Self-monitoring is an important feature in a microprocessor-based gauge because it enables the microprocessor to be reset should the microprocessor operate outside normal operating limits. This insures accurate data collection.
The software and hardware features by which sample rates and resolutions of the samples can be changed are important for at least two reasons. The software monitoring is important because it effectively increases the length of time over which samples can be obtained by reducing the sample rate when there is little or no change between or among consecutive samples of a parameter or when changes are substantially linear. The hardware monitoring is important because it detects, and forces the gauge to record, rapid changes which occur between the software set sample times and which thus would otherwise be lost. Adjusting the sample rate based upon the remaining battery life and memory insures that meaningful information is always obtained and properly stored. Theoretically, it is desirable to slow the sample rate sufficiently so that samples are obtained and stored without ever totally exhausting the battery life or the memory capacity prior to the time the apparatus is withdrawn from the well bore and deactivated. Having a selectable resolution is important so that suitable precision is obtained at each sample rate.

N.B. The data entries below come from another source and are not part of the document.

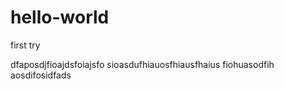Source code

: # hello-world
first try

dfaposdjfioajdsfoiajsfo sioasdufhiauosfhiausfhaius fiohuasodfih aosdifosidfads
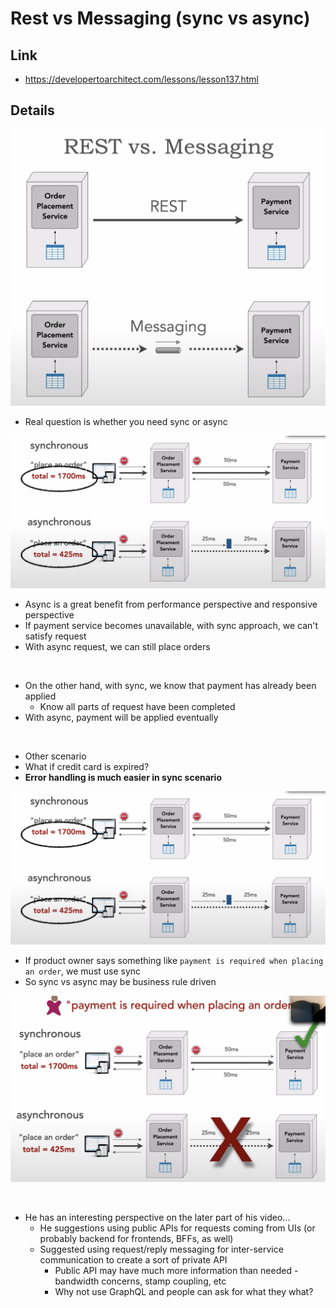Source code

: # Rest vs Messaging (sync vs async)

## Link

- https://developertoarchitect.com/lessons/lesson137.html

## Details

![](./images/12.png)

- Real question is whether you need sync or async

![](./images/13.png)

- Async is a great benefit from performance perspective and responsive perspective
- If payment service becomes unavailable, with sync approach, we can't satisfy request
- With async request, we can still place orders

<br>

- On the other hand, with sync, we know that payment has already been applied
    - Know all parts of request have been completed
- With async, payment will be applied eventually

<br>

- Other scenario
- What if credit card is expired?
- **Error handling is much easier in sync scenario**

![](./images/14.png)

- If product owner says something like `payment is required when placing an order`, we must use sync
- So sync vs async may be business rule driven

![](./images/15.png)

<br>

- He has an interesting perspective on the later part of his video...
    - He suggestions using public APIs for requests coming from UIs (or probably backend for frontends, BFFs, as well)
    - Suggested using request/reply messaging for inter-service communication to create a sort of private API
        - Public API may have much more information than needed - bandwidth concerns, stamp coupling, etc
        - Why not use GraphQL and people can ask for what they what?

The feature of automatically selectively powering down selectable parts of the apparatus is important because it conserves the remaining battery life. Section selectability maximizes the conservation at any one time by powering only those sections which need to be operated at that time. Selective power down of substantially the entire tool both at scheduled times and at unscheduled times when nothing significant is happening further assists in energy conservation.
Having an increased storage capacity is critical in an apparatus which is to be placed downhole and left for extended periods of time without having the information immediately transmitted to the surface. Because monitoring which needs to be done in a downhole environment might extend over several hours or days, a large storage capacity is needed to retain all the necessary samples required to perform the analyses which are to be made with the information as known to the art.
The specific bit-by-bit technique for using the memory in the downhole environment is important to prevent lost information and, therefore, to prevent lost time and money in obtaining valid samples. Knowing those locations within a memory device which are inoperable at the time the memory is made or subsequently tested, but prior to introducing it into the downhole environment, is advantageous so that, once the device is downhole, information will not be written into, and thus not be lost from, such bad locations, preventing lost time and money in obtaining valid samples.
Although there are several types of gauges which have been proposed or used for recording information in a downhole environment, we are not aware of one which meets each of the foregoing needs in a single apparatus.